__Task item 1__.
Which function names in the mailing-list post below are written with an empty pair of parentheses directly after them?
__Task item 2__.
Retype the part of the mailing-list post below, starting at "pcb notify socket" and ending at "the inpcb route.", keeping every character unchanged.

__Text under study__.

■ ■ ■ ■ ■ ■ ■

Download raw body.
pcb notify socket lock
On Fri, Feb 07, 2025 at 11:31:35PM +0100, Alexander Bluhm wrote:
> Hi,
>
> The notify and ctlinput functions are not MP safe yet. They need
> socket lock which can be aquired by in_pcbsolock_ref(). Of course
> in_pcbnotifyall() has to be called without holding a socket lock
> then.
>
> Rename in_rtchange() to in_pcbrtchange(). This is the correct
> namespace and the funtions cares about the inpcb route.
>
> ok?
anyone?
> bluhm
>
> Index: netinet/in_pcb.c
> ===================================================================
> RCS file: /data/mirror/openbsd/cvs/src/sys/netinet/in_pcb.c,v
> diff -u -p -r1.311 in_pcb.c
> --- netinet/in_pcb.c 5 Feb 2025 10:15:10 -0000 1.311
> +++ netinet/in_pcb.c 7 Feb 2025 21:05:40 -0000
> @@ -810,6 +810,8 @@ in_pcbnotifyall(struct inpcbtable *table
> rdomain = rtable_l2(rtable);
> mtx_enter(&table->inpt_mtx);
> while ((inp = in_pcb_iterator(table, inp, &iter)) != NULL) {
> + struct socket *so;
> +
> KASSERT(!ISSET(inp->inp_flags, INP_IPV6));
>
> if (inp->inp_faddr.s_addr != dst->sin_addr.s_addr ||
> @@ -817,7 +819,10 @@ in_pcbnotifyall(struct inpcbtable *table
> continue;
> }
> mtx_leave(&table->inpt_mtx);
> - (*notify)(inp, errno);
> + so = in_pcbsolock_ref(inp);
> + if (so != NULL)

■ ■ ■ ■ ■ ■ ■

__Record excerpts__.
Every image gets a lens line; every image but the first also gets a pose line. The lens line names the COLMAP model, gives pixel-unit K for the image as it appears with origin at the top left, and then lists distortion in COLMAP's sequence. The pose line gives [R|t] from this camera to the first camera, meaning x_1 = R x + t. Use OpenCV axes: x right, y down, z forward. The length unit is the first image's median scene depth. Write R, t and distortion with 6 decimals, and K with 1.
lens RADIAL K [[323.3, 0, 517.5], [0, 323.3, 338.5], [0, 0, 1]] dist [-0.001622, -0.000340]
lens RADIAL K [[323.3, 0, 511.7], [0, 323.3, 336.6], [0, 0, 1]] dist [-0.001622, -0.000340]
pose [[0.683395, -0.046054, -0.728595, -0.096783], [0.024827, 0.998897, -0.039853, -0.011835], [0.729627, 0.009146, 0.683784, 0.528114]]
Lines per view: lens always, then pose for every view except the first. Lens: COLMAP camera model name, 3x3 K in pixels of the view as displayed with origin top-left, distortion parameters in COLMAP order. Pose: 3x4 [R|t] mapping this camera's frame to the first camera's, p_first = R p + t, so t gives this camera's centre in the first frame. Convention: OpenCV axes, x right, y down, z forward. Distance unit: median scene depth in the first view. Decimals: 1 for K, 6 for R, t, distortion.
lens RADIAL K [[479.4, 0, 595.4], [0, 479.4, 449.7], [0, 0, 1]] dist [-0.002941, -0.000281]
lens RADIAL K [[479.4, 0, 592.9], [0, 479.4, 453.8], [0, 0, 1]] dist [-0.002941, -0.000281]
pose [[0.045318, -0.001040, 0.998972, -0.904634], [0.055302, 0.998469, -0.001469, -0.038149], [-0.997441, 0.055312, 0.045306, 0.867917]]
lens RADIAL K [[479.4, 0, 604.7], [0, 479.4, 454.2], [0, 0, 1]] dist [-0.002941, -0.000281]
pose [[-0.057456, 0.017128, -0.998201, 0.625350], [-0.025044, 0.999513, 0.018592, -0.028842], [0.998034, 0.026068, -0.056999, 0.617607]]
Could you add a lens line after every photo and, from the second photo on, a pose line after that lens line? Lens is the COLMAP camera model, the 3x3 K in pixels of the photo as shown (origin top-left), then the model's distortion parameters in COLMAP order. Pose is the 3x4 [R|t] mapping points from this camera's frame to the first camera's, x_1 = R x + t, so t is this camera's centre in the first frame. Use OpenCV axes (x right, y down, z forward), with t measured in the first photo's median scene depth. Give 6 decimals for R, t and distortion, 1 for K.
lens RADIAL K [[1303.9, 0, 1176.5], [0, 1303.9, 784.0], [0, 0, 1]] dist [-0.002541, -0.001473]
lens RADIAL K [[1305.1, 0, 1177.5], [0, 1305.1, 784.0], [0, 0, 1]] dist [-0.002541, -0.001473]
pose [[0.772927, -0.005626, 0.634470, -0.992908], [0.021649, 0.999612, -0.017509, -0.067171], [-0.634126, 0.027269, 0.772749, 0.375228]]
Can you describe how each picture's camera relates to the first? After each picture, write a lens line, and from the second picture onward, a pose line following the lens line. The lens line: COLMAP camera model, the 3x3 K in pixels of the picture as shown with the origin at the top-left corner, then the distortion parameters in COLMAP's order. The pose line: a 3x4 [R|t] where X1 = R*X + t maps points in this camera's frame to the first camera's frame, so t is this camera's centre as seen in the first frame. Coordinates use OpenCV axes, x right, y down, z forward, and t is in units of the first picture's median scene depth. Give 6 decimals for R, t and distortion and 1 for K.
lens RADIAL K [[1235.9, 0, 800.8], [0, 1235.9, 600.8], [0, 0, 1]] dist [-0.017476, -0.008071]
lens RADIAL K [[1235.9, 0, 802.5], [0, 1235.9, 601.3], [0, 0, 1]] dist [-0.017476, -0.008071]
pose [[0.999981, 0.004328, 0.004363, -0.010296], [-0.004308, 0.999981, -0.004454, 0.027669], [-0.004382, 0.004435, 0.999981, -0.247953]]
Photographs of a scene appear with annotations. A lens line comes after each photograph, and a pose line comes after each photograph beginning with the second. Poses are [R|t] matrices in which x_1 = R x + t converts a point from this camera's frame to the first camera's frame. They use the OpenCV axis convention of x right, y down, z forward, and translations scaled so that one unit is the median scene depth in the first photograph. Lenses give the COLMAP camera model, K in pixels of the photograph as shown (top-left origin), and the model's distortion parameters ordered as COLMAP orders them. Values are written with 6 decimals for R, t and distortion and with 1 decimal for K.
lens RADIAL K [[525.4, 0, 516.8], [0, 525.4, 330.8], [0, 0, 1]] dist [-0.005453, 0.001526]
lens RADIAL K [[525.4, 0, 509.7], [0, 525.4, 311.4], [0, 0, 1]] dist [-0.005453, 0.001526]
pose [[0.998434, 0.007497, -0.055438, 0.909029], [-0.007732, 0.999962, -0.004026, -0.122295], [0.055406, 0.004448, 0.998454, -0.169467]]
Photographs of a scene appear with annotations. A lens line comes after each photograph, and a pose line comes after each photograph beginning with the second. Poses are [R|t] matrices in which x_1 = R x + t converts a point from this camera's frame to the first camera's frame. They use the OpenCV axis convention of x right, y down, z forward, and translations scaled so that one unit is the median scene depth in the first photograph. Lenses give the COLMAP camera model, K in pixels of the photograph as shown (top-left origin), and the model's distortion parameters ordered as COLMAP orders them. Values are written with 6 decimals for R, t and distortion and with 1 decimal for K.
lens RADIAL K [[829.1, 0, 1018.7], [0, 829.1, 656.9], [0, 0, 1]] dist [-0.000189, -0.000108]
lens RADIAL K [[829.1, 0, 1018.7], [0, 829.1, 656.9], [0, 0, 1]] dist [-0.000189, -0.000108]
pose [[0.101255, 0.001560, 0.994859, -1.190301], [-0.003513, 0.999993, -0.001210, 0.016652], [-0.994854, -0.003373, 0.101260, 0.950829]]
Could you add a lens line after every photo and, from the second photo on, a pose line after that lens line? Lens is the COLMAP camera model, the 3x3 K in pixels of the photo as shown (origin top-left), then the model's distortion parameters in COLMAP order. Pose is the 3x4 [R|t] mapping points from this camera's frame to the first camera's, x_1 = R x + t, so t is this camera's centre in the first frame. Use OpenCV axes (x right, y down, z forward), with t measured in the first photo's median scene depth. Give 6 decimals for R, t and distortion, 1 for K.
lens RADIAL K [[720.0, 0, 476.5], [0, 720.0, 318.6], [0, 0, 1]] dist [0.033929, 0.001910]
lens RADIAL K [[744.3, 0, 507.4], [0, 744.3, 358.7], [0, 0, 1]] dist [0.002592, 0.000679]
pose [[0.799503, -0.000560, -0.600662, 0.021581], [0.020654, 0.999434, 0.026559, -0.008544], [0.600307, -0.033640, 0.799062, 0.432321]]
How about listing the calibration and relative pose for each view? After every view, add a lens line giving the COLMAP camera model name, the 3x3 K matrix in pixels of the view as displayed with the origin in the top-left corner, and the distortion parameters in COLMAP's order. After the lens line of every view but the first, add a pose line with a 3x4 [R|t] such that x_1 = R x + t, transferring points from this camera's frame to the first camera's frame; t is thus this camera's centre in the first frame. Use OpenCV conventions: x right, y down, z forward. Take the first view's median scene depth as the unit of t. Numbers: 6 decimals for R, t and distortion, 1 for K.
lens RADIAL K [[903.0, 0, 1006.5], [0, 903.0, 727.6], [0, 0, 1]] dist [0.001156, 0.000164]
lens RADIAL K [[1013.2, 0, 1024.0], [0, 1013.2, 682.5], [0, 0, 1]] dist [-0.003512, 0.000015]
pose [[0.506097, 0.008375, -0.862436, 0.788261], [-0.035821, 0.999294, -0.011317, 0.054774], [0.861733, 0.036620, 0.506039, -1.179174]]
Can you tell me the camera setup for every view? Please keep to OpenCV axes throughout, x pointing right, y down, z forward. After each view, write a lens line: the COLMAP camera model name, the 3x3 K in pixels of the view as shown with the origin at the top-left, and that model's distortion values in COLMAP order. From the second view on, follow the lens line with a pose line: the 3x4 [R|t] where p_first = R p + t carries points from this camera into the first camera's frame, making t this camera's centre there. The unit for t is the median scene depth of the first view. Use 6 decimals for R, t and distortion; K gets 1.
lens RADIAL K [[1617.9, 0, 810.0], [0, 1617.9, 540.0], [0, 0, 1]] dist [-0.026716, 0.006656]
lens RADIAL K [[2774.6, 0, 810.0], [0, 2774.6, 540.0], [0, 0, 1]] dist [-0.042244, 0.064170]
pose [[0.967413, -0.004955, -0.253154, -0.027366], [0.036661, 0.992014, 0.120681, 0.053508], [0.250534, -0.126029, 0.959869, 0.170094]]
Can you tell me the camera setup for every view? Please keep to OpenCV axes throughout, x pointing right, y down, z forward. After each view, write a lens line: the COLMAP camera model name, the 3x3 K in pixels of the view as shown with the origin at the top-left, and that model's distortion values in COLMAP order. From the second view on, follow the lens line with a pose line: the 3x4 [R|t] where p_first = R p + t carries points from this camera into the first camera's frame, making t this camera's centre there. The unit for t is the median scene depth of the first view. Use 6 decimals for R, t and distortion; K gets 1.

■ ■ ■ ■ ■ ■ ■

__Your solution 1__.
in_pcbsolock_ref()
in_pcbnotifyall()
in_rtchange()
in_pcbrtchange()

__Your solution 2__.
pcb notify socket lock
On Fri, Feb 07, 2025 at 11:31:35PM +0100, Alexander Bluhm wrote:
> Hi,
>
> The notify and ctlinput functions are not MP safe yet. They need
> socket lock which can be aquired by in_pcbsolock_ref(). Of course
> in_pcbnotifyall() has to be called without holding a socket lock
> then.
>
> Rename in_rtchange() to in_pcbrtchange(). This is the correct
> namespace and the funtions cares about the inpcb route.